Well, if that’s all regression does, you might ask, why in the heck do we need it? The answer is that many factors in addition to the challenged conduct likely affect prices in this market, and we need to control for those factors in case they changed around the time that the challenged conduct ended. Prices are typically determined as a markup over the cost of serving the customer. Suppose the seller (the defendant) in this case always imposes a markup of 50 percent over costs; in the during period, average costs were $667 and average prices were $1,000. Suppose further that costs on average declined in the after period relative to the before period by $100, bringing average costs to $567 and average prices to $850 (equal to $567 plus 0.5 x $567). We now have an independent reason—unrelated in any way to the challenged conduct—for why prices would have declined in the after period!

Suppose the analyst is unaware that costs had changed or that cost data are not available. He regresses the simple model from equation [1]. The estimated parameter on the conduct indicator comes back at $250, but we know that the parameter is biased. Technically, this means the expected value of the parameter in repeated samples will not be equal to the true value. The regression is attributing too much of the change in prices between the during and the after period to the challenged conduct. This problem is referred to in the econometrics literature as “omitted variable bias,” and it represents a major challenge for applied economists.

Here’s why: Remember that assumption on the error term in equation [1]? It required that the error term was not correlated with the conduct indicator. By omitting cost from the regression, however, we violated it. In particular, we know that costs declined remarkably right around the time that the conduct ended; hence, when the conduct was absent (present), costs were lower (higher). Without controlling for costs, *B* will now capture the* sum* of the direct effect of the conduct on prices (what we want) plus the indirect effect of the conduct on costs, which in this case is positive. So when we omit costs from the regression, our predictions of prices based on equation [1] will be worse in the presence of the conduct—that is, the error term is now correlated with the conduct indicator. In general, whenever the omitted variable (in this case, cost) is positively correlated with *both* the included regressor (the conduct) and the dependent variable (the price), the estimate of the included variable’s coefficient will be upwardly biased. Because this rule is hard to memorize, I’ve presented a simple table for reference below.
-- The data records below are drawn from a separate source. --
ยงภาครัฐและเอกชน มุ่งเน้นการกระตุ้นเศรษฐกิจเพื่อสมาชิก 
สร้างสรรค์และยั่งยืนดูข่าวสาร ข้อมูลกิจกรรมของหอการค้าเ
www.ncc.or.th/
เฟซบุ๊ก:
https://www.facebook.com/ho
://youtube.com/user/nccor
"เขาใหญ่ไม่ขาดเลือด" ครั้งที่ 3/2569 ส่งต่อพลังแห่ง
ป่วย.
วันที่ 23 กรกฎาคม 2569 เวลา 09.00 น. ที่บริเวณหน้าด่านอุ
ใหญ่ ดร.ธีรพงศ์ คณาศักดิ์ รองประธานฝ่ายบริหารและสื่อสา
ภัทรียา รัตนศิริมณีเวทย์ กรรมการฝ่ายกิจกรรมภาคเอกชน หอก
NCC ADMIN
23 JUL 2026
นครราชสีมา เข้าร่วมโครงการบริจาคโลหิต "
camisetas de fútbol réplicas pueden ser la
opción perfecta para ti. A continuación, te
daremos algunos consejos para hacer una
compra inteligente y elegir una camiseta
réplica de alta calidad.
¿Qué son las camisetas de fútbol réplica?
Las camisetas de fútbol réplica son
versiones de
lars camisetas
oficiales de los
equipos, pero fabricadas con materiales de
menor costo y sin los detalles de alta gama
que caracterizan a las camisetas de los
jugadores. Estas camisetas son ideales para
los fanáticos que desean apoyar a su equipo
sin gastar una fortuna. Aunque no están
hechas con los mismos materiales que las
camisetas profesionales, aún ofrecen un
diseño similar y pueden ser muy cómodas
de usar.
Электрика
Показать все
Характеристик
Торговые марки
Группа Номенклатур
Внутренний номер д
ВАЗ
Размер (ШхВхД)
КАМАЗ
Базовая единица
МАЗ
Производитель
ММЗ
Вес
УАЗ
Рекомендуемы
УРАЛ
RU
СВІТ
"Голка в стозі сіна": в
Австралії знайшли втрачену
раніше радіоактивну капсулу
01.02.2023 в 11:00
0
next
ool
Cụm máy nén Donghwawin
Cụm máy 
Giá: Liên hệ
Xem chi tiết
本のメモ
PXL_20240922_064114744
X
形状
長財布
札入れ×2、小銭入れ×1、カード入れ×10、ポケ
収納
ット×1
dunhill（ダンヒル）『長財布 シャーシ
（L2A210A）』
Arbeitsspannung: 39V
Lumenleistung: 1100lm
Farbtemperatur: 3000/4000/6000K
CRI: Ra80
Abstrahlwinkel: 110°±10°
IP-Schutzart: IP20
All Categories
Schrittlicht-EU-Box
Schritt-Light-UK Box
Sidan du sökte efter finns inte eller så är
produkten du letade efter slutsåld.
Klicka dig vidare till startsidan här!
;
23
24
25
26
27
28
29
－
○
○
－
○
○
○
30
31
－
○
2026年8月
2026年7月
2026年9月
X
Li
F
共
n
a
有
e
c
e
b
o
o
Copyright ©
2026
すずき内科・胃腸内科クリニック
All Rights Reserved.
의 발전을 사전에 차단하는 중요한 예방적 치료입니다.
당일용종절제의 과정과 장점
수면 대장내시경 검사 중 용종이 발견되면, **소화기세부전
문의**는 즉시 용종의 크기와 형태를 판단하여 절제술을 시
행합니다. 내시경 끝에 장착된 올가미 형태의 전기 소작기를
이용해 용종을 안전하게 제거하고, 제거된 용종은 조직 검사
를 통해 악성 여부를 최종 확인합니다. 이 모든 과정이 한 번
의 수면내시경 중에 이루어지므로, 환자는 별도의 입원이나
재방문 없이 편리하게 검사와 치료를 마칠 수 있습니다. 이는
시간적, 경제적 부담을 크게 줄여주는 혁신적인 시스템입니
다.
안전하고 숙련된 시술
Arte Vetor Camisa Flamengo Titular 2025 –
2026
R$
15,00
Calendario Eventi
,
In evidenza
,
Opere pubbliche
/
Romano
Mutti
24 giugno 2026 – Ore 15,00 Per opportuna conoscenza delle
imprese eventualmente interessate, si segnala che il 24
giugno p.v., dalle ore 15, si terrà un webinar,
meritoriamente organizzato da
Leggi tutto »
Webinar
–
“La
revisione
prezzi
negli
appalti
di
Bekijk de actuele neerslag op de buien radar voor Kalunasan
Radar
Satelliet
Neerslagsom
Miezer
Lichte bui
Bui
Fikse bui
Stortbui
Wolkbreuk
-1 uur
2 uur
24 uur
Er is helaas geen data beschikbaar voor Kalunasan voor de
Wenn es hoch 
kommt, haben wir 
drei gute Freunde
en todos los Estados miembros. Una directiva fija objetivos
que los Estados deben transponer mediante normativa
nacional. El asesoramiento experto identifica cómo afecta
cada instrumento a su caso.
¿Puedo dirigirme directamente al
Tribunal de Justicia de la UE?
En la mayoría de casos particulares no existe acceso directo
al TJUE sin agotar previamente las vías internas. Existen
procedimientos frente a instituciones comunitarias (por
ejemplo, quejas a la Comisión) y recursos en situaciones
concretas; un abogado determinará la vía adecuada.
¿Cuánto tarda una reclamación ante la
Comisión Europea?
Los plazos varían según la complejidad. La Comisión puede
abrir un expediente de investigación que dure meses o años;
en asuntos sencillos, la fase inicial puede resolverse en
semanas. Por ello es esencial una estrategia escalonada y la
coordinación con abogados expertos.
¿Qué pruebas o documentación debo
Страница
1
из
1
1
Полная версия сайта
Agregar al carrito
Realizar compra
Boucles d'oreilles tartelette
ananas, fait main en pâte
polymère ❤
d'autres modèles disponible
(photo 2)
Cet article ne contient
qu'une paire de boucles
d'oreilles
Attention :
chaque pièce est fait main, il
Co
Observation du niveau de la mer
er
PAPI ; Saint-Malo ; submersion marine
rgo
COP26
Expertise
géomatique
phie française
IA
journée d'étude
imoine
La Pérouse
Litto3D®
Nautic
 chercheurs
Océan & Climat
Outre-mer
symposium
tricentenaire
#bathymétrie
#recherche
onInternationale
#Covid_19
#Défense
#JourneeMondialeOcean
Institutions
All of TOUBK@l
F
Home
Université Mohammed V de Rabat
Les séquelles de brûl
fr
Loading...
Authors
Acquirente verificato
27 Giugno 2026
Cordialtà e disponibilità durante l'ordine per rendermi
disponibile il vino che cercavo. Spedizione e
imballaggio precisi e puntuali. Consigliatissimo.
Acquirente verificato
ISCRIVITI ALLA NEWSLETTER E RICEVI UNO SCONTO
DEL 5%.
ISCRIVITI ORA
Correlation between omitted variable and included regressor |
Correlation between omitted variable and dependent variable |
Direction of Bias on Included Regressor |

Positive | Positive | Upward |

Negative | Positive | Downward |

Positive | Negative | Downward |

It bears noting that most if not all regressions ever estimated have omitted at least some explanatory variables from the equation (otherwise, there would be no error term, and the R-squared would be 100 percent). But that does not imply that the resulting parameters of the imperfect model were biased. Two conditions must be present for an omitted variable to result in a biased regression estimate: (1) the omitted variable must be a factor that explains the dependent variable; and (2) the omitted variable must be correlated with an independent variable specified in the regression. The second condition is a generalization of the phenomenon we just encountered with costs and the challenged conduct. This means that it is not sufficient for an opposing economist to merely point out that a regression is missing a key variable. For the critique to be valid, the opposing economist must demonstrate that both conditions are satisfied. One way to do this is indirectly, by providing an evidentiary basis that the allegedly omitted variable is a factor in defendant’s pricing, and that it is correlated with the conduct variable. Alternatively, the opposing economist can demonstrate omitted-variable bias directly by re-running the regression with the omitted variable included, and showing that not only does it belong in the regression (as evidenced by a statistically and economically significant effect), but also that the revised estimate of the conduct parameter is no longer statistically or economically significant or of the expected sign.